In short, Annan’s well-meaning efforts at a cease-fire have both failed to achieve that goal and left Assad in a stronger position.  So much for ‘preventing’ a civil war!  In reality, Syria is already deep into a revolutionary civil war, and the only question is which side will prevail.

While Assad continues to alienate the majority of Syria’s population, key elites – the Alawites that lead the security forces and the Christians in the business community – continue to remain loyal out of fears that the opposition will become a populist Sunni Islamist regime if it gains power, and create a worse situation for them.

However, for the world at large, an Assad victory would be a major blow.  It would leave in power a close ally of Iran, in fact an ally more deeply in Iran’s debt for the aid and advice that kept Assad in power.   It would halt the march of democracy in the Middle East and signal to dictators everywhere that force still works, and that sufficient force can crush even a broad opposition and keep authoritarian regimes in power.

The Syrian opposition has now openly committed itself to respect minority rights in Syria if Assad falls.  But their words are not enough – the international community must forcefully insist that those rights be honored and commit itself to demand those rights in return for aiding the Syrian opposition resist Assad.  To make that commitment stick, the international community needs to be vigorous in helping to undermine Assad – continue and upgrade the sanctions; supply arms to the opposition; set up safe harbors for the resistance within Turkey; recognize the SNC as a government in waiting; directly promise protection and contracts to Syrian businesses if they join the opposition; use drones to provide intelligence and document the regimes’ atrocities; provide security and support for refugees fleeing regime violence (especially the families of opposition forces and defectors).

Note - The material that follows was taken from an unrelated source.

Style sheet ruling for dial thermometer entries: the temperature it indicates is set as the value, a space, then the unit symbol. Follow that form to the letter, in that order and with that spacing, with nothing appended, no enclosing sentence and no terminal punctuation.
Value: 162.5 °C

These actions are already biting – the Syrian pound has collapsed; high level defections continue, if slowly; and the opposition is uniting and organizing as it seeks international support.  As in Libya, resolute support and action by the international community will lead the opposition to grow and Assad’s support to crumble.

Statesmen know that bold action can bring great rewards – timidity rarely does more than stall for time and often makes a situation worse when the outcome is delayed but not shifted.  But timidity is thriving in Syria for fear that Assad’s fall would create a failed state and destabilize the region.  Of course, it would be a delusion to think that international aid will suddenly create a perfect democracy or a wholly secure and stable region if Assad falls.  The choice is definitely to seek the lesser of two evils – an imperfect populist democracy with serious issues of minority rights but with stronger ties to the West and the Sunni nations of the region, or a vicious authoritarian regime closely allied with Iran that will eventually fall to a more radical Islamist and populist movement sometime in the future.

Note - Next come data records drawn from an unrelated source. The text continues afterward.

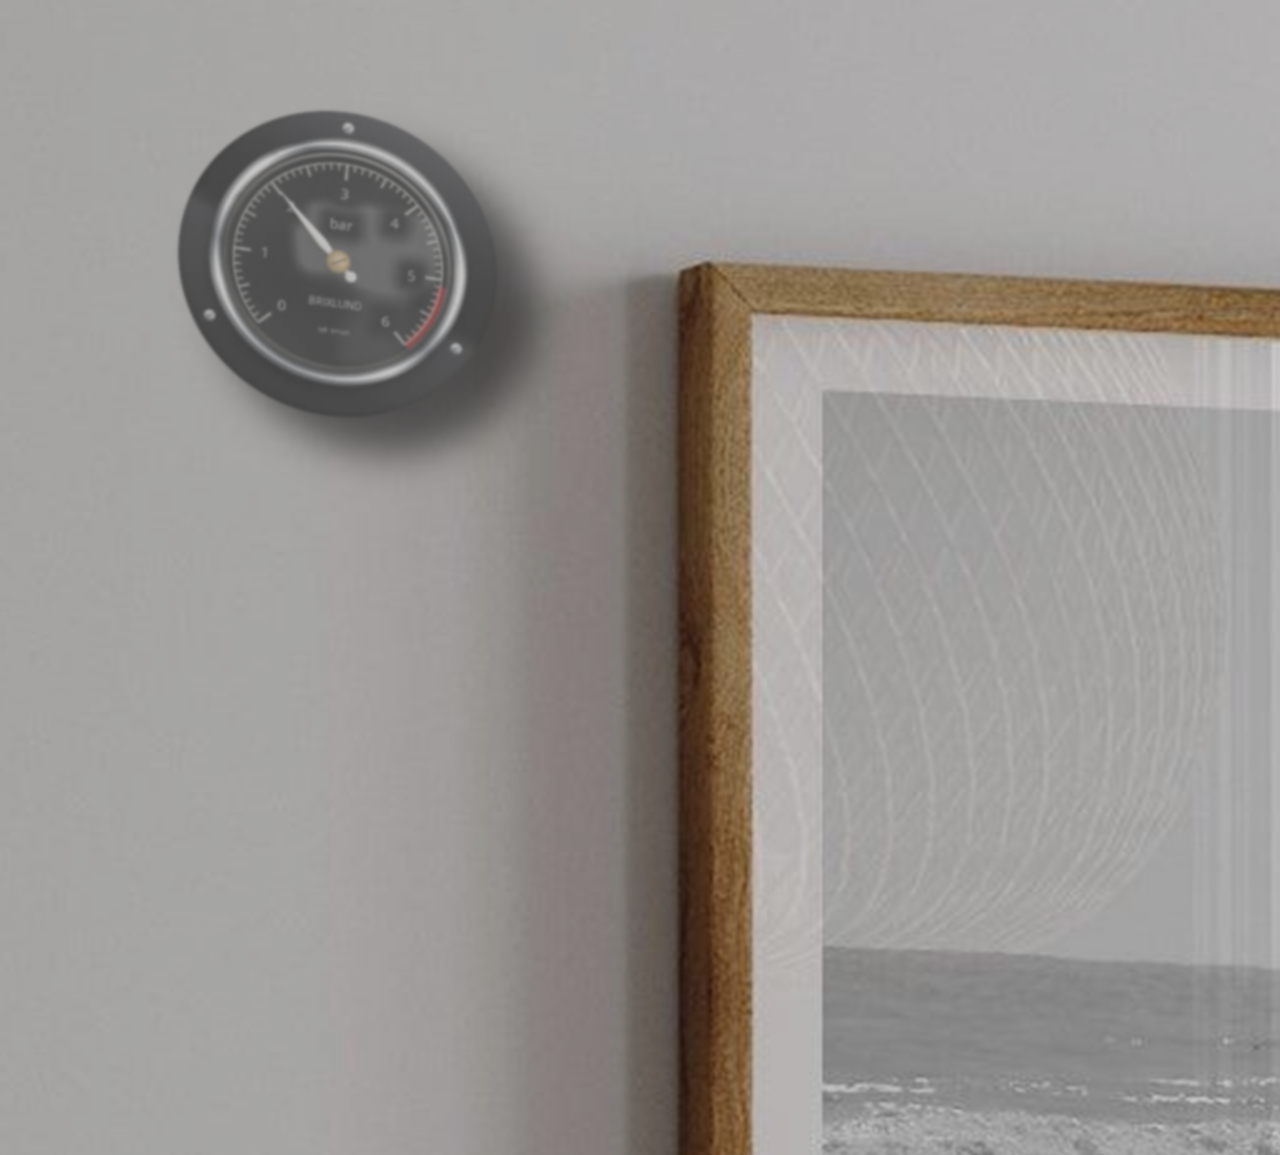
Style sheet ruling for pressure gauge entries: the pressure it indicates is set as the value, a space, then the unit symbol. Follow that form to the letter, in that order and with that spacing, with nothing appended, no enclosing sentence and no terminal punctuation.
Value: 2 bar
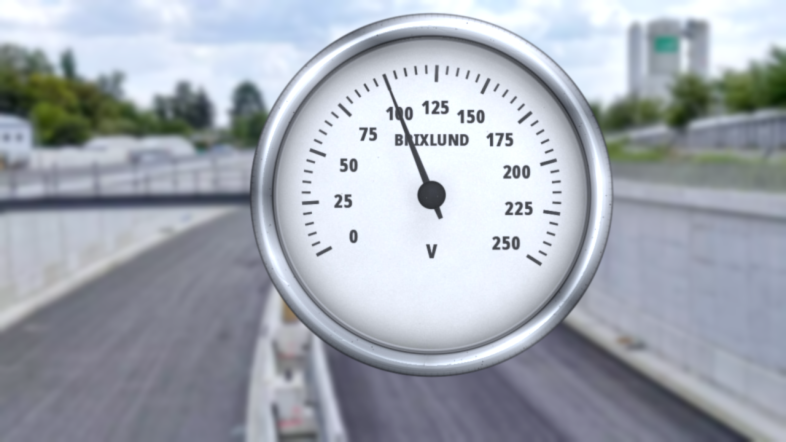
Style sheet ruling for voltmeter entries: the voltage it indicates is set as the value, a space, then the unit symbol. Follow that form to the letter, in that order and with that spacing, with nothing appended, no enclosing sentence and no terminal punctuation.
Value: 100 V
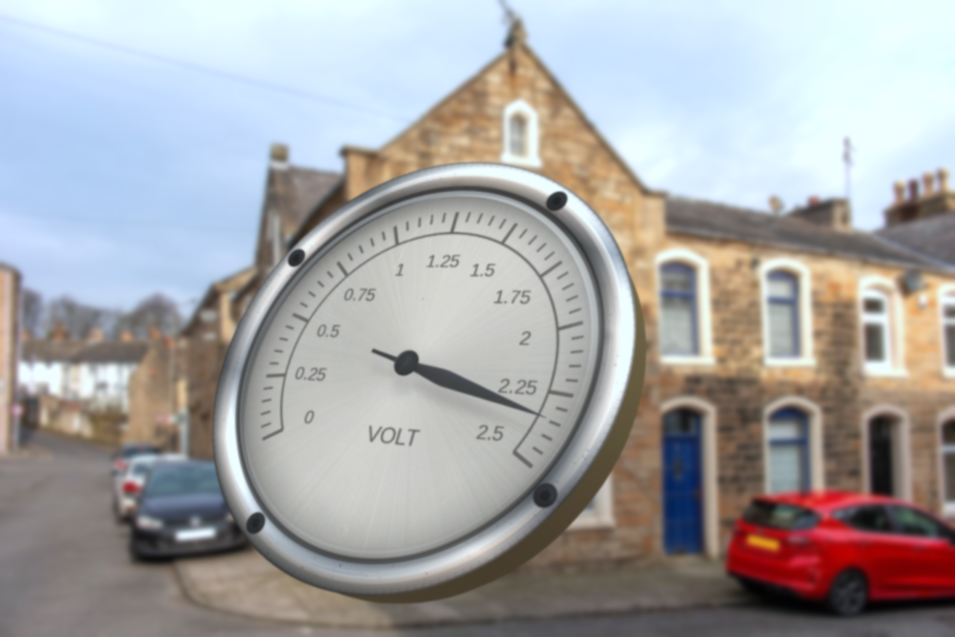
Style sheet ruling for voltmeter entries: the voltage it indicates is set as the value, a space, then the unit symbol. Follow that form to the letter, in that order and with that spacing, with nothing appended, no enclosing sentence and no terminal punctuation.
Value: 2.35 V
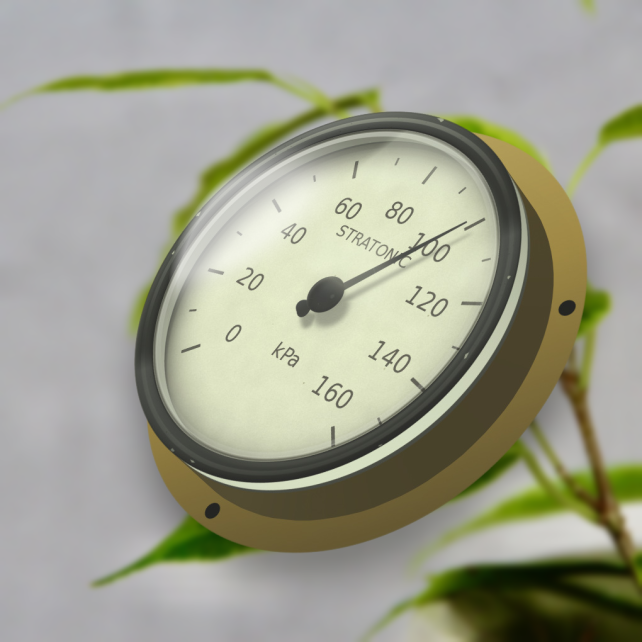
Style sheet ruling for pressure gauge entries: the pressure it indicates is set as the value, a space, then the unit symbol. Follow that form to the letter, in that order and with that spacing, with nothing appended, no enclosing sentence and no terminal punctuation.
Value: 100 kPa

In many ways, Syria is not a good candidate for democracy – its population is too young and too divided to presume a stable democracy can quickly take root. It may shift from Assad’s personalist dictatorship to a single-party government or another strong-man regime.  However, as in Ukraine and Georgia, such a transitional regime will almost certainly be less violent and less anti-Western than the current dictator. It will likely look to Turkey and Saudi Arabia for support rather than Iran.  And it will be far more fertile ground for building the healthy civil society that is necessary if Syria is ever to become a true democracy.

It would be a great tragedy if fears of greater instability, or unrealistic demands that only when a true democracy seems likely should the West engage, were to lead the international community to stand by while Assad strides to renewed power over the bodies of his countrymen.